Measure for Measure is full of surprises. Josie Rourke’s handsome period production sprints through a shortened version of the text in barely 90 minutes. This is prudent because the full-length script drags towards the end as the Duke explains his peculiar decision to act as Vienna’s undercover ombudsman. Then Rourke delivers a stunning coup. The actors change into modern dress and the play begins afresh but with the genders of the main characters reversed. Hayley Atwell’s Isabel becomes a hypocritical predator targeting her victim, Angelo, played by Jack Lowden. Everything is repeated in a fascinating contemporary setting with plenty of witty flourishes. The brothel scene shows a posse of dolled-up hookers, one with a Russian accent, lounging on benches swiping through their smartphones.

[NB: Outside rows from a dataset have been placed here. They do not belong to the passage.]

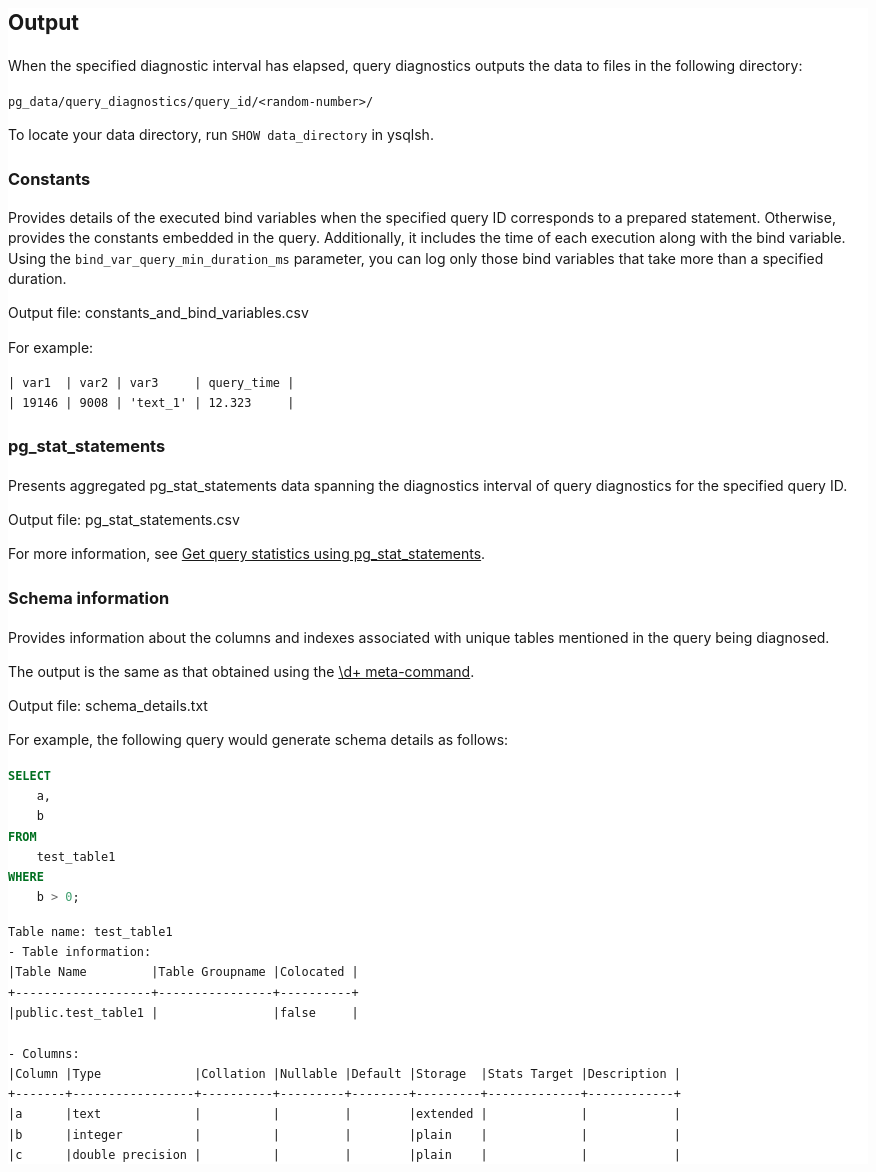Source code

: ## Output

When the specified diagnostic interval has elapsed, query diagnostics outputs the data to files in the following directory:

`pg_data/query_diagnostics/query_id/<random-number>/`

To locate your data directory, run `SHOW data_directory` in ysqlsh.

### Constants

Provides details of the executed bind variables when the specified query ID corresponds to a prepared statement. Otherwise, provides the constants embedded in the query. Additionally, it includes the time of each execution along with the bind variable. Using the `bind_var_query_min_duration_ms` parameter, you can log only those bind variables that take more than a specified duration.

Output file: constants_and_bind_variables.csv

For example:

```output
| var1  | var2 | var3     | query_time |
| 19146 | 9008 | 'text_1' | 12.323     |
```

### pg_stat_statements

Presents aggregated pg_stat_statements data spanning the diagnostics interval of query diagnostics for the specified query ID.

Output file: pg_stat_statements.csv

For more information, see [Get query statistics using pg_stat_statements](../pg-stat-statements/).

### Schema information

Provides information about the columns and indexes associated with unique tables mentioned in the query being diagnosed.

The output is the same as that obtained using the [\d+ meta-command](../../../api/ysqlsh-meta-commands/#d-s-pattern-patterns).

Output file: schema_details.txt

For example, the following query would generate schema details as follows:

```sql
SELECT 
    a,
    b
FROM 
    test_table1
WHERE 
    b > 0;
```

```output
Table name: test_table1
- Table information:
|Table Name         |Table Groupname |Colocated |
+-------------------+----------------+----------+
|public.test_table1 |                |false     |

- Columns:
|Column |Type             |Collation |Nullable |Default |Storage  |Stats Target |Description |
+-------+-----------------+----------+---------+--------+---------+-------------+------------+
|a      |text             |          |         |        |extended |             |            |
|b      |integer          |          |         |        |plain    |             |            |
|c      |double precision |          |         |        |plain    |             |            |
```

Some scenes are uncomfortable to watch. Isabel, as the predatory deputy, delivers the ‘who will believe thee?’ speech by parodying the forced tears of a deceitful rape victim. At times the script has to clear impossible hurdles. It’s not credible that Jack Lowden, or any sentient male earthling, would decline an offer of no-strings sex with Hayley Atwell.

These minor snags aside, this is the cleverest application of gender-reversal to Shakespeare that I’ve ever seen. And it deals with a complaint often levelled against directors who tinker with the Bard: newcomers to the play deserve to see the original before they can appreciate the departures and indulgences of the alternative version. And since you get the text (or most of it) performed twice at a single sitting it’s an excellent way to cram for an examination.